EXTRACT PROVIDED -
The S&P 500 has recently slid into a bear market due to inflation and fears of a recession. As expected, the Fed announced a 0.75% interest rate hike.1  That may not sound like much, but it’s the largest single rate increase since 1994. 1  To keep you up to date on what’s going on, let’s do a quick Q&A. 

Q: What, exactly, did the Federal Reserve do?

A: Raise the “Federal Funds Rate”.  This is the interest rate that banks pay each other for overnight loans.  When the rate goes up, it costs more for banks to loan each other money. In response, banks raise their own interest rates. That’s why, when the Federal Reserve raises the federal funds rate, it eventually affects consumers and small businesses whenever they apply for a loan.  Specifically, the Fed raised the rate up 0.75% to approximately 1.6%.1 

Q: How did the markets react?

A: Initially, the markets rose soon after the announcement, as it was expected, and because many experts believe it’s necessary to tamp down on inflation.

ACTIVITIES -
A – Based on the Q&A about the Fed's rate hike, are these statements correct? (i) The Fed's 0.75% hike was the largest single rate increase since 1994. (ii) The federal funds rate is the rate consumers pay when they take out a loan. (iii) The markets fell right after the announcement. For each, answer yes or no and quote the words of the text that decide it.
B – Return the chart understanding entries from the line containing "Which series has the widest spread of values?" down through the end of the entries, both ends included, without the pictures.

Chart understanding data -

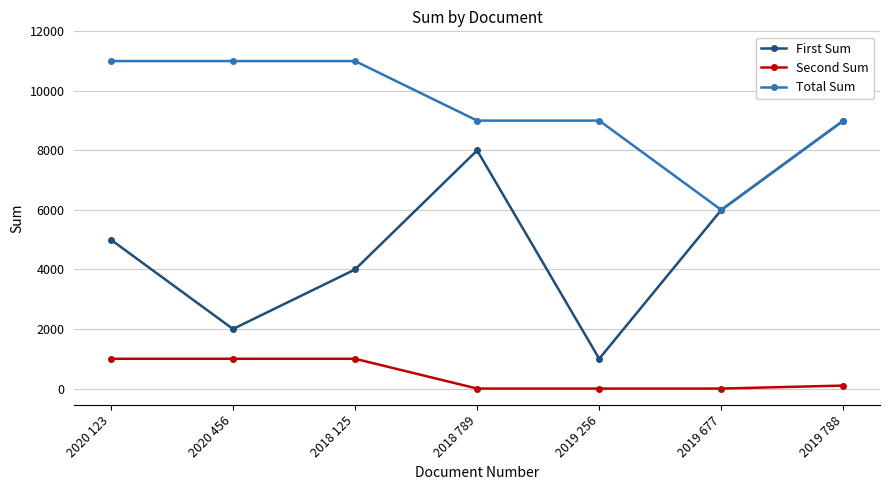

List the series in order of their overall mean, highest first.

Total Sum, First Sum, Second Sum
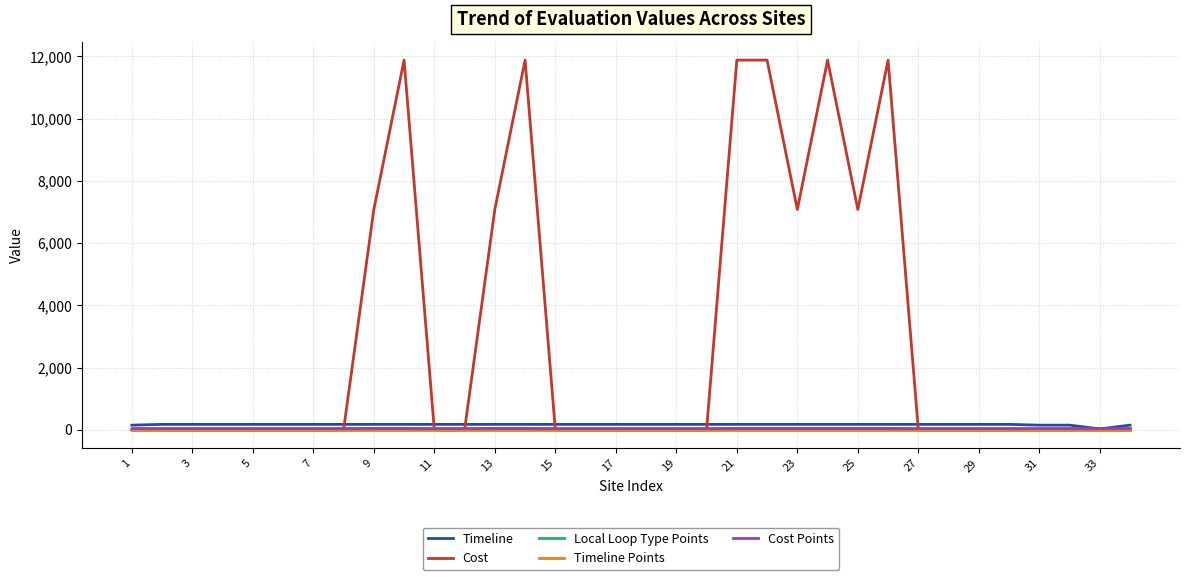

Which series has the widest spread of values?

Cost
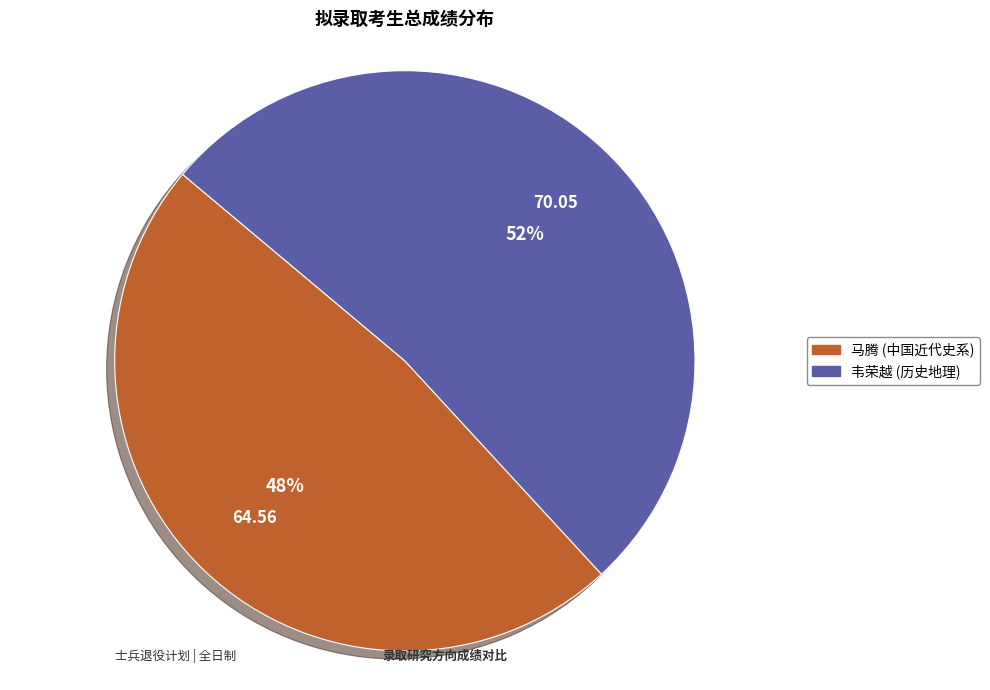

Is it true that 马腾 (中国近代史系) is 48% of the pie?

True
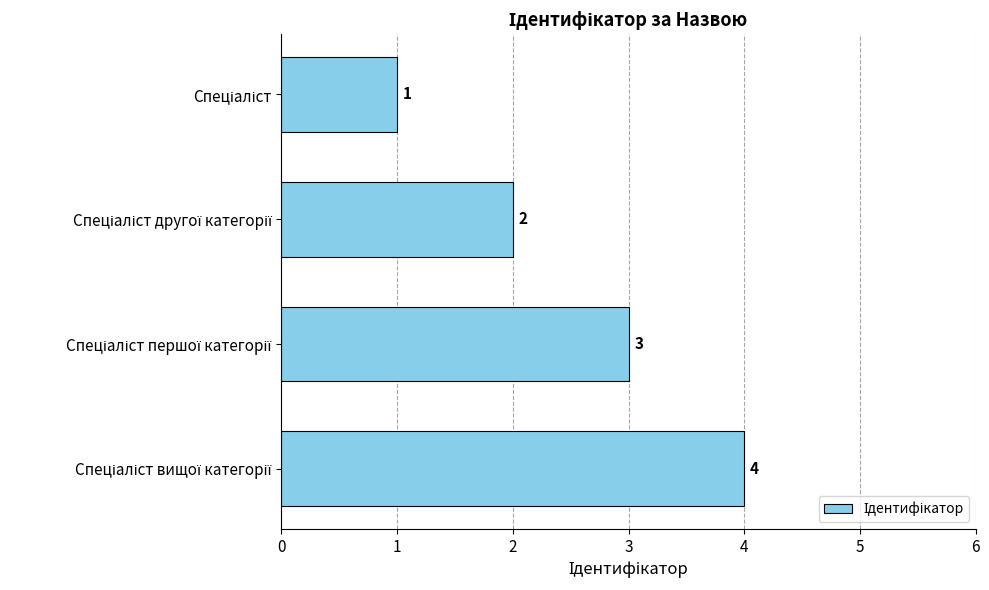

How many distinct data groups are displayed?

1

SOLUTIONS BELOW -
A –
(i) Yes: "it’s the largest single rate increase since 1994."
(ii) No: "This is the interest rate that banks pay each other for overnight loans."
(iii) No: "Initially, the markets rose soon after the announcement"

B –
Which series has the widest spread of values?

Cost

Is it true that 马腾 (中国近代史系) is 48% of the pie?

True

How many distinct data groups are displayed?

1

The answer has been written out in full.